Uses[edit | edit source]
Mature shoots may be used as large poles, as was often the custom with hardwood such as oaks or ashes. This practice creates long, straight poles (pole wood), which are better for working than naturally grown trees which have bends and forks. One classic use for such poles is bean poles.
Coppicing may also be practiced to encourage specific growth patterns, as with cinnamon trees which are grown for their bark. Coppice can also be used for animal fodder.
Other uses include:
- Coppice generates excellent material for basket weaving because the shoots are very uniform.
History[edit | edit source]
In the carefully managed woodland of the past, trees were a crop. Coppicing developed as a faster method of harvesting wood compared to killing the tree each time it was harvested. In the latter process, a new tree must be replanted and regrow from a seedling, establish itself and reach the harvestable size. This is a much longer process than coppicing a tree, which preserves the roots. The energy stored in the roots can rapidly regrow after coppicing. Pollarding was developed so that animals (cows, deer, horses, etc.) could not reach the new growth and eat it.
Traditional tree systems throughout Europe in the middle ages often took the form of "coppice with standards". The standard trees were allowed to grow to full size. They were the property of the land owner. These trees were used for lumber. Often, these trees were chosen to provide secondary food for livestock, such as beech, chestnut or oak. These trees were cut on a 70-100 year cycle. The density of these trees was about 1-10 per acre, which is a spacing of about 20 meters (65 foot) between trees, on center. Grown in between the standards were coppice trees. Commoners had rights to use this renewable resource. The spacing of coppice trees was about 1.8-3 meters (6-10 feet) between stools.
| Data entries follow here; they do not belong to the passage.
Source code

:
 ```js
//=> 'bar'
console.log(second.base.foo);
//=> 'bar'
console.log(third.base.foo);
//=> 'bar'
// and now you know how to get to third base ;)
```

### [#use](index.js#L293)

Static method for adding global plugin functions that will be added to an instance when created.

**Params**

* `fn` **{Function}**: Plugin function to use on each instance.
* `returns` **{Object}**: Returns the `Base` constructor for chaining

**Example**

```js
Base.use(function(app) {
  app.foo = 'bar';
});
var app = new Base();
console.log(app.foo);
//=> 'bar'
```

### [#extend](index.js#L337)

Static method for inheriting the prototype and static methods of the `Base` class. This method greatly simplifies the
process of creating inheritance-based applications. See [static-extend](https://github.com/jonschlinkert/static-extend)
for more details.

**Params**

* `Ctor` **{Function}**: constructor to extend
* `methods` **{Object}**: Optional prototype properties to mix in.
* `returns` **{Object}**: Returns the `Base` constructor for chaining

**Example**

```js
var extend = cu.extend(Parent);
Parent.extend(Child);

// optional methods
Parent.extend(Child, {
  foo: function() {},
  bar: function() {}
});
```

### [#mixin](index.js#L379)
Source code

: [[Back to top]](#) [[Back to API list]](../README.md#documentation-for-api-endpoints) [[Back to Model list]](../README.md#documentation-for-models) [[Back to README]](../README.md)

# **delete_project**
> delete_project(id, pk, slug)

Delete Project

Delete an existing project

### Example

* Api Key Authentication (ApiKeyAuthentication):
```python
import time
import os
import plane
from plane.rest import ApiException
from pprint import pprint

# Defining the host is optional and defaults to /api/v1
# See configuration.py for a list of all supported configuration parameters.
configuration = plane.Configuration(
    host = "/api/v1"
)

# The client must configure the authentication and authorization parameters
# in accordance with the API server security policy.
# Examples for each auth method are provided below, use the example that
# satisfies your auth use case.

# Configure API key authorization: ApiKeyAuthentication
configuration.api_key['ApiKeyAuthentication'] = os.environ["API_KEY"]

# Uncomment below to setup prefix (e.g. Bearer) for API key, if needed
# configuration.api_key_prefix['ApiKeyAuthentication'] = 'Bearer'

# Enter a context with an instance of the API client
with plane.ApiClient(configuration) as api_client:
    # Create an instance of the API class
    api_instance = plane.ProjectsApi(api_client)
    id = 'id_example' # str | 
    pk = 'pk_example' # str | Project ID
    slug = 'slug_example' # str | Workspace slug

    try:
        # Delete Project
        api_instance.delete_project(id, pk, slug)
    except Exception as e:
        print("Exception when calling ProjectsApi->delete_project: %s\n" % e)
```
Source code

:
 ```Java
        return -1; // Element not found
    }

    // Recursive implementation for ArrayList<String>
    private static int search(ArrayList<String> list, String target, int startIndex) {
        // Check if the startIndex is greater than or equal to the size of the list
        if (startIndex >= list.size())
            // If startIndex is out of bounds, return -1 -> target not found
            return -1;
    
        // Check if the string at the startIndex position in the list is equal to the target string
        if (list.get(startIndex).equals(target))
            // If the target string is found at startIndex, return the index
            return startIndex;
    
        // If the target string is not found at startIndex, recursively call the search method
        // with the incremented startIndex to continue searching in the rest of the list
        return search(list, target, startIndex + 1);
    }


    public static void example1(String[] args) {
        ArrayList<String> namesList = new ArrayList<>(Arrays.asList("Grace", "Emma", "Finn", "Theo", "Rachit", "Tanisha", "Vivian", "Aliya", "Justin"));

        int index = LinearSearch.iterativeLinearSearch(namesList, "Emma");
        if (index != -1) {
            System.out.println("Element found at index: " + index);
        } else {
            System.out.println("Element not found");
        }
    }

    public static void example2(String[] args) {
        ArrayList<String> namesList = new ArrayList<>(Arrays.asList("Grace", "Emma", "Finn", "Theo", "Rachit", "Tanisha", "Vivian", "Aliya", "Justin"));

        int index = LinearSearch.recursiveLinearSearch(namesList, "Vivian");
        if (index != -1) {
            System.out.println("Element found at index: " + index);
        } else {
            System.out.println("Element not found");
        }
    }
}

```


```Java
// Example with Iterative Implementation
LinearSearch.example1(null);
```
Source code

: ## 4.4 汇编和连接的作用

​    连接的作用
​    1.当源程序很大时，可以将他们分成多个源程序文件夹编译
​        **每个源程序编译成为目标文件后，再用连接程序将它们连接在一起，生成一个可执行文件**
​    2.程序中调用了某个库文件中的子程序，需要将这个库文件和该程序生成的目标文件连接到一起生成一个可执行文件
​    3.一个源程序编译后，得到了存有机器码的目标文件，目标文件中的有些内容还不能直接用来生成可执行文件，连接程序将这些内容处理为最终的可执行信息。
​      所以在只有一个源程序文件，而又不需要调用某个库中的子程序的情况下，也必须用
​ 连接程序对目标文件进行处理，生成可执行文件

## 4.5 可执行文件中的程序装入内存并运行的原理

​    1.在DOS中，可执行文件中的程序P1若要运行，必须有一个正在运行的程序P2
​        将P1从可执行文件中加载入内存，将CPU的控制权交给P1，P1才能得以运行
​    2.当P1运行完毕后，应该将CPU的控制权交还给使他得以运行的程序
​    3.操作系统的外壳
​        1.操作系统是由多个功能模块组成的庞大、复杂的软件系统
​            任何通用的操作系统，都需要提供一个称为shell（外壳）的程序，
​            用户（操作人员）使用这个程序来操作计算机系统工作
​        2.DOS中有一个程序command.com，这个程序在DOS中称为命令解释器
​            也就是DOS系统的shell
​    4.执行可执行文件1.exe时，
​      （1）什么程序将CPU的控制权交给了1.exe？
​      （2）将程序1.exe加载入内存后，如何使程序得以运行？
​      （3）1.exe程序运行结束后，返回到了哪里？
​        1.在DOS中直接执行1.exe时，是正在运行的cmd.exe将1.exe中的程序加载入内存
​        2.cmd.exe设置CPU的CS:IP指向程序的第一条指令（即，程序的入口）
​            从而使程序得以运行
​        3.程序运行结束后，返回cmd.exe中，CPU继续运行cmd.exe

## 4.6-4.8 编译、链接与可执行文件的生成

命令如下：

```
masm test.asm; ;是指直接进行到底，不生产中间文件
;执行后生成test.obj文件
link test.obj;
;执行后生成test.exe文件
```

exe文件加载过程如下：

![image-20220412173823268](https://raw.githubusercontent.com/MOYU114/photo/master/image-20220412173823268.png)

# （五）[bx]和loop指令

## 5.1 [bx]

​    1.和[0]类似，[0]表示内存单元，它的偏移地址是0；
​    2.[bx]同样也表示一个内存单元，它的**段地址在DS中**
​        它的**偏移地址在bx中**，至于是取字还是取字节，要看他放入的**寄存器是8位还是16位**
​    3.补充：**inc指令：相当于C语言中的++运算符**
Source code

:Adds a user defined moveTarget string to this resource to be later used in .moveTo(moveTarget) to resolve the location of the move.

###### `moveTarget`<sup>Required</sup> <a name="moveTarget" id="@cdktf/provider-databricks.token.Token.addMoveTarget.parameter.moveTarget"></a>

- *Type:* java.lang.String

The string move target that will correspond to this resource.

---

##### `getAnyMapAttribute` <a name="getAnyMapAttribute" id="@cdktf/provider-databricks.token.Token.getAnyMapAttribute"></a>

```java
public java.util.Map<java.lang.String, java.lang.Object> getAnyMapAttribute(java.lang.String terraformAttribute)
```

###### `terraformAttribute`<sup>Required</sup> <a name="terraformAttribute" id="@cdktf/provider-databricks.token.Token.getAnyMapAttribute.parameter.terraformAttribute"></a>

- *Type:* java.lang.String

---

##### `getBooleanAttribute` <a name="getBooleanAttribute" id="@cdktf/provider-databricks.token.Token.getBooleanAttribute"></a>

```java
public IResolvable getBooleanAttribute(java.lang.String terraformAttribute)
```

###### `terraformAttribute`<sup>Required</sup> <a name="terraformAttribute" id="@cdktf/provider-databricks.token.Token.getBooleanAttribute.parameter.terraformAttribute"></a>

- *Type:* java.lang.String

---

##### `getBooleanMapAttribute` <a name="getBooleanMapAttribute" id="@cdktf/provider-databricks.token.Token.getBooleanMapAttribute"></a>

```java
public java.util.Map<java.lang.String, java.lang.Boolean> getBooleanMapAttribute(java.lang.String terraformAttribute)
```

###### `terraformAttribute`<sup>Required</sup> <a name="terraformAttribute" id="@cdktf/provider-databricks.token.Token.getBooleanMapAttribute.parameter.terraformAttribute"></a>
In Europe coppiced hardwoods were extensively used in shipbuilding (wooden ships) or carriage building.
In Southern Britain, coppice was traditionally hazel, grown amongst oak standards (large trees). This provided wood for many purposes, especially charcoal which before the availability of coal was economically significant in allowing smelting of metals.
Current practice[edit | edit source]
There are very small amounts of hardwood coppices grown in Europe, for making wooden buildings and furniture.
In Southern Britain, a minority of these woods are still operated for coppice today, often by conservation organizations, producing material for hurdle-making, thatching spars, local charcoal-burning or other crafts. The only remaining large-scale commercial coppice crop in the area is sweet chestnut which is grown in parts of East Sussex and Kent for splitting and binding into cleft chestnut paling fence bound together with wire.
Pollarding in the modern urban context has a slightly different meaning. Due to lack of competition from other trees, trees planted along avenues and roads tend to grow very large. This can create problems with overhead cables, and reduce light for residences. Such trees are often pollarded at a higher level (10-15 meters from the ground) than pollarding in the traditional sense. This type of pollarding is closer to a reduction, where the canopy is made smaller, but in pollarding all the leaves are lost, leaving a bare trunk and a skeleton of main branches. When this cycle is repeated many times, the structure of the tree is very resilient to high winds. This type of pollarding is also carried out for aesthetic reasons, to create a desired shape of tree, or as an alternative to removing a tree which has grown too large.